Flaws could have affected smart homes and critical infrastructure

A popular operating system used by Internet of Things (IoT) devices was found to harbor 13 serious vulnerabilities, including remote code execution bugs.

The flaws, which could allow hackers to completely compromise smart systems, were discovered in FreeRTOS by security firm Zimperium.

FreeRTOS is an open source OS kernel which has been ported to 40 hardware platforms, according to the researchers.

It was taken over by Amazon Web Services (AWS) in November 2017, which took stewardship of the kernel and its components.

The vulnerabilities affected FreeRTOS versions up to v10.0.1 (with FreeRTOS+TCP) and AWS FreeRTOS up to v1.3.1, as well as commercial versions OpenRTOS, and SafeRTOS (with WHIS TCP/IP components), maintained by WHIS Connect.
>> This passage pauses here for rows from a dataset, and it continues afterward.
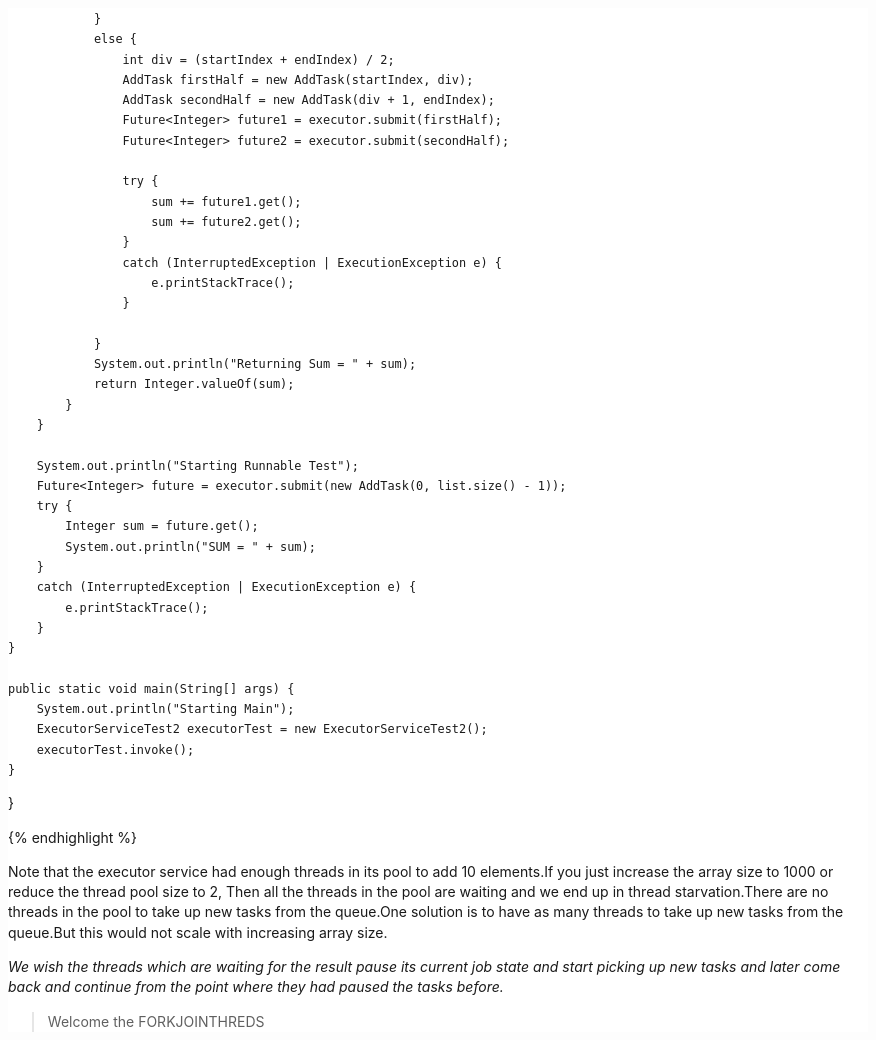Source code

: 				}
				else {
					int div = (startIndex + endIndex) / 2;
					AddTask firstHalf = new AddTask(startIndex, div);
					AddTask secondHalf = new AddTask(div + 1, endIndex);
					Future<Integer> future1 = executor.submit(firstHalf);
					Future<Integer> future2 = executor.submit(secondHalf);

					try {
						sum += future1.get();
						sum += future2.get();
					}
					catch (InterruptedException | ExecutionException e) {
						e.printStackTrace();
					}

				}
				System.out.println("Returning Sum = " + sum);
				return Integer.valueOf(sum);
			}
		}

		System.out.println("Starting Runnable Test");
		Future<Integer> future = executor.submit(new AddTask(0, list.size() - 1));
		try {
			Integer sum = future.get();
			System.out.println("SUM = " + sum);
		}
		catch (InterruptedException | ExecutionException e) {
			e.printStackTrace();
		}
	}

	public static void main(String[] args) {
		System.out.println("Starting Main");
		ExecutorServiceTest2 executorTest = new ExecutorServiceTest2();
		executorTest.invoke();
	}

}


{% endhighlight %}

Note that the executor service had enough threads in its pool to add 10 elements.If you just increase the array size to 1000 or reduce the thread pool size to 2, Then all the threads in the pool are waiting and we end up in thread starvation.There are no threads in the pool to take up new tasks from the queue.One solution is to have as many threads to take up new tasks from the queue.But this would not scale with increasing array size.</p>

<i>We wish the threads which are waiting for the result pause its current job state and start picking up new tasks and later come back and continue from the point where they had paused the tasks before.</i>

>Welcome the FORKJOINTHREDS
These bugs have now been patched by Amazon, in cooperation with Zimperium, researcher Ori Karliner confirmed.

He wrote: “These vulnerabilities allow an attacker to crash the device, leak information from the device’s memory, and remotely execute code on it, thus completely compromising it.

“We disclosed these vulnerabilities to Amazon, and collaborated (and continue to do so) with them to produce patches to the vulnerabilities we detected.”

He added: “Since this is an open source project, we will wait for 30 days before publishing technical details about our findings, to allow smaller vendors to patch the vulnerabilities.”